While an increasing number of magazines and newspapers have been succumbing to the economic downturn – either disappearing entirely or moving to online publication only—Google and some publishers are beginning to make the full content of magazine archives available online for free. A few of the magazines with substantial digital content and archives are Baseball Digest (1945-2007), Jet (1961-2008), New York Magazine (1968-1997), Popular Mechanics (1905-2005) and Popular Science (1872-2008). The Life Photo Archive offers millions of photos as well.
These are all wonderful resources, but in reality the number of magazines available for free online is still very small. Google, for example, offers about 150 different magazines, a tiny fraction of the more than 300,000 magazines currently in print or no longer being published. Most magazines still restrict access to their online content, either providing it only to subscribers, limiting access to only certain material or not making digital content available at all. How many times have you gone to a magazine’s website looking for a particular article, only to be met by a message telling you that “To read this article in full, please login or purchase a subscription?”
Fortunately, there is an online source for the content of more than 20,000 magazines, newspapers, scholarly journals and newsletters: The Seattle Public Library! You can access more than two dozen different databases on the Library’s Magazines & Newspapers page that provide tens of millions of articles. One of the largest databases, General OneFile, contains over 90 million articles! PressDisplay provides beautiful cover-to-cover access for more than 1400 current newspapers from over 80 countries in 40 different languages (with translation available). The New York Times Historical Database includes full-page images of this newspaper from 1851 through 2006. These are just three of the magazine and newspaper databases available to you.

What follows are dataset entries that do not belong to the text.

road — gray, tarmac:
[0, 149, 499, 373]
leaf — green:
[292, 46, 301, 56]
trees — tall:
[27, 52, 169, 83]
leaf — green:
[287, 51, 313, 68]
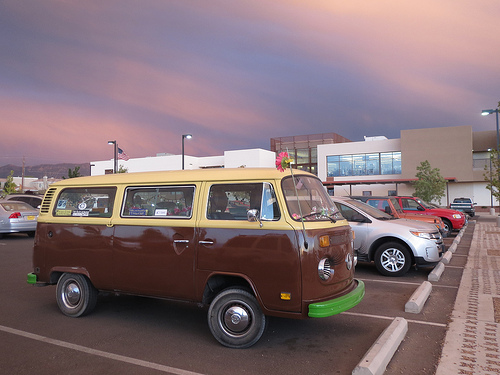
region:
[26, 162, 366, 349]
Brown VW van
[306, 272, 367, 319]
green bumper on VW van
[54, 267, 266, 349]
wheels on one side of VW van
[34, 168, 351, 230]
top of VW van is light brown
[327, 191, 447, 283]
silver car parked next to VW van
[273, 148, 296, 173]
flower mounted on VW van's antenna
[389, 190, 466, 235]
red car parked in parking lot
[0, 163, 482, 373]
cars parked in a parking lot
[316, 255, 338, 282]
headlight of VW van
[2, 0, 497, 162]
sky is dark blue with streaks of clouds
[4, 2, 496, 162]
clouds in blue sky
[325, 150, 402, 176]
lights on in building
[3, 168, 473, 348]
vehicles parked in lot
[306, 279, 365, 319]
green bumper on bus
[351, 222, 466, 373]
cement blocks on asphalt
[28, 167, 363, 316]
brown and tan bus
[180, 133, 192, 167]
light on top of pole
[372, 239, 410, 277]
wheel on parked vehicle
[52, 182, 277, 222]
windows on side of van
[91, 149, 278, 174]
top of white building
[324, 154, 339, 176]
glass window on building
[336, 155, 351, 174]
glass window on building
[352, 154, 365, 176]
glass window on building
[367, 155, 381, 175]
glass window on building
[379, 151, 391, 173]
glass window on building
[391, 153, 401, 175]
glass window on building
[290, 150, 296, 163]
glass window on building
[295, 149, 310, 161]
glass window on building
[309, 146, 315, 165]
glass window on building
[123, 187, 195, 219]
glass window on bus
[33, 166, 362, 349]
a brown and tan Volkswagon van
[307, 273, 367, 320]
a green bumper on a van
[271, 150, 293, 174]
a flower on an antenna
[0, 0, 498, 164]
a blue and pinky white streaked sky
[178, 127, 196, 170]
a lit street lamp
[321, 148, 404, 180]
a large glass windowed wall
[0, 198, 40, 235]
a silver car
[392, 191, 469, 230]
a red vehicle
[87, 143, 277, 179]
a white building behind a van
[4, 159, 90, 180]
a mountain in the distance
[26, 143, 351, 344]
A old van parked in the parking lot.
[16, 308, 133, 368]
White line in the parking lot.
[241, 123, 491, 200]
A building in the parking lot.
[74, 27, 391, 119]
The sky is dark and overcast.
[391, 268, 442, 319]
White parking blocks in the lot.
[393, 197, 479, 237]
A red car is parked.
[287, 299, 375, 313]
The van has a green bumper.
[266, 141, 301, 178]
A flower on the antenna of the van.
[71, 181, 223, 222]
Windows of the van.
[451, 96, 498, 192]
Street light pole on sidewalk.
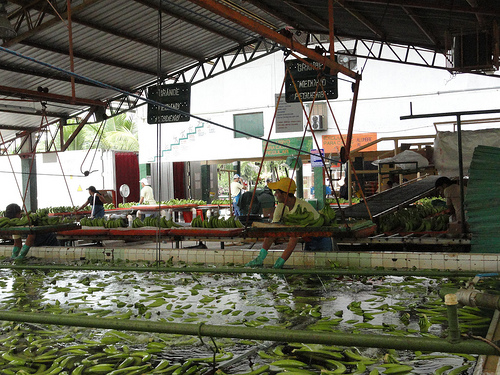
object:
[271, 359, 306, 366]
green fish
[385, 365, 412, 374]
green fish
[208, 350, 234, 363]
green fish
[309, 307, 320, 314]
green fish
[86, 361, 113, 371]
green fish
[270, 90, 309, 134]
sign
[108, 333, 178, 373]
fish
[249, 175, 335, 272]
man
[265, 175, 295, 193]
hat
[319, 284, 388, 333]
fish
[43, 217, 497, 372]
tank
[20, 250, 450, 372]
water tank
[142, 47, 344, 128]
signs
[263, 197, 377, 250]
bananas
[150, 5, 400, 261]
scale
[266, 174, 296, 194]
cap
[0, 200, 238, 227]
bananas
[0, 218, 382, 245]
tables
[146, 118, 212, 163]
line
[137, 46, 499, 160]
wall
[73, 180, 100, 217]
person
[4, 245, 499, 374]
bananas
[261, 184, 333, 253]
person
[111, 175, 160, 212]
scale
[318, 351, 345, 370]
fish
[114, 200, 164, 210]
vegetables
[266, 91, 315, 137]
wall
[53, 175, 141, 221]
background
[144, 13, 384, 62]
roof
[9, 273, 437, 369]
green fish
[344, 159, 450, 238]
conveyor belt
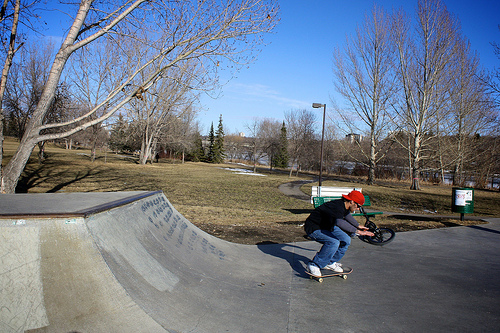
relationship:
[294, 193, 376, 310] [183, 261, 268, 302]
man skating on concrete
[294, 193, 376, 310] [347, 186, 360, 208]
man in red hat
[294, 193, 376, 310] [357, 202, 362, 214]
man in dark sunglasses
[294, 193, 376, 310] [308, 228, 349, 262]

Most of these databases provide full-text articles, often in the form of actual PDF pages images, and the articles can be viewed, emailed, downloaded, printed, listened to or shared via social bookmarking. Most importantly, these databases go well beyond the internet versions of most magazines. Because the Library subscribes to these databases, the magazines make their full article content available to you through the Library website, whereas they otherwise restrict access to their digital content.
You have more articles, and more magazines, at your fingertips—all available for free with your Seattle Public Library card. Don’t hesitate to contact Library staff with any questions you may have about these resources. The Central Library also offers a hands-on class each month that will teach you how to search for magazine and newspaper articles.
When you can’t find it in print or on the internet, go green with paperless magazines and smudge-free newspapers… from the Library’s Magazine & Newspaper Databases!